- **VORLIEGENDER TEXT**:
Legende: Reuters/Claro Cortes

Ein Blumenladen in der Schweiz verkauft Blumen an einen Konzern, der unter die internationalen Nachhaltigkeitsregeln fällt. Die Blumen bezieht der Laden aus Ostafrika. Dort aber kam es beim Ausbau der Blumenplantage zu Zwangsumsiedlungen, zur Abholzung von Regenwald oder zu Kinderarbeit. Nun verlangt der belieferte Konzern vom Blumenladen, dass er sicherstellt, dass solche Praktiken in der Lieferkette seiner Blumen nicht vorkommen.

Laut Ihrer Studie bestehen für Schweizer KMU finanzielle Risiken. Wie zeigt sich das?

Zunächst erzeugt der Aufwand für die Bereitstellung von Informationen und Daten zum Nachweis der Einhaltung der Nachhaltigkeitsvorgaben Kosten. Man muss jemanden einstellen, der das macht oder einen externen Dienstleister damit beauftragen. Zudem werden von den Firmenkunden immer öfter Zertifizierungen verlangt. Auch das kostet Geld.

- **Erfasste Daten**:
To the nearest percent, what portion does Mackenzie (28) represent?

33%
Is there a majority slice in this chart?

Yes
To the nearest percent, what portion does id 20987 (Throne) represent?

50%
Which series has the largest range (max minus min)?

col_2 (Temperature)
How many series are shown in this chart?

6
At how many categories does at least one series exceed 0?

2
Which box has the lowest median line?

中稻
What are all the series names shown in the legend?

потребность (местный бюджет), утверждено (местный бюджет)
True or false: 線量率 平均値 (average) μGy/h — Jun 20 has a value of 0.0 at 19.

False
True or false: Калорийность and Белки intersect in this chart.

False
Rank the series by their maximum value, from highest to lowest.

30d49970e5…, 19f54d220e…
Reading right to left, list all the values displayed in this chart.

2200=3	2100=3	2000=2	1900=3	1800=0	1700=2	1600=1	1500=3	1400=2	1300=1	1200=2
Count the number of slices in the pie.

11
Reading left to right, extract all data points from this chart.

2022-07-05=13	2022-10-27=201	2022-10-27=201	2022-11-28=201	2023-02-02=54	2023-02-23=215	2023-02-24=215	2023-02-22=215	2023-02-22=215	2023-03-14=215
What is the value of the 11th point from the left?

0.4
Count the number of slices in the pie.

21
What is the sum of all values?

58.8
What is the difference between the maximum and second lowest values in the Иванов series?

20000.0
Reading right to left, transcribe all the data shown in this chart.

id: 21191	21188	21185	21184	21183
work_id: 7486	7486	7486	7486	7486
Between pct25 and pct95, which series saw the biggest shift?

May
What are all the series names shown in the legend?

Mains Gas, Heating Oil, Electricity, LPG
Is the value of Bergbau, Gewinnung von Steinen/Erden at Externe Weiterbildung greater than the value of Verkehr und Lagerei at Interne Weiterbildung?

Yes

- **AUFGABEN UND ÜBUNGEN**:
a: Nenne alle Vorkommnisse, zu denen es laut dem Text über den Blumenladen beim Ausbau der Blumenplantage in Ostafrika kam.
b: Gib die Zeilen der erfassten Daten als nummerierte Liste wieder, und zwar alles vom Anfang bis einschließlich der Zeile mit „Reading right to left, list“. Lass dabei die Leerzeilen weg.
Der Text und die Zeilen stehen in keinem Zusammenhang miteinander.

- **LÖSUNGEN**:
a:
- Zwangsumsiedlungen
- Abholzung von Regenwald
- Kinderarbeit

b:
1. To the nearest percent, what portion does Mackenzie (28) represent?
2. 33%
3. Is there a majority slice in this chart?
4. Yes
5. To the nearest percent, what portion does id 20987 (Throne) represent?
6. 50%
7. Which series has the largest range (max minus min)?
8. col_2 (Temperature)
9. How many series are shown in this chart?
10. 6
11. At how many categories does at least one series exceed 0?
12. 2
13. Which box has the lowest median line?
14. 中稻
15. What are all the series names shown in the legend?
16. потребность (местный бюджет), утверждено (местный бюджет)
17. True or false: 線量率 平均値 (average) μGy/h — Jun 20 has a value of 0.0 at 19.
18. False
19. True or false: Калорийность and Белки intersect in this chart.
20. False
21. Rank the series by their maximum value, from highest to lowest.
22. 30d49970e5…, 19f54d220e…
23. Reading right to left, list all the values displayed in this chart.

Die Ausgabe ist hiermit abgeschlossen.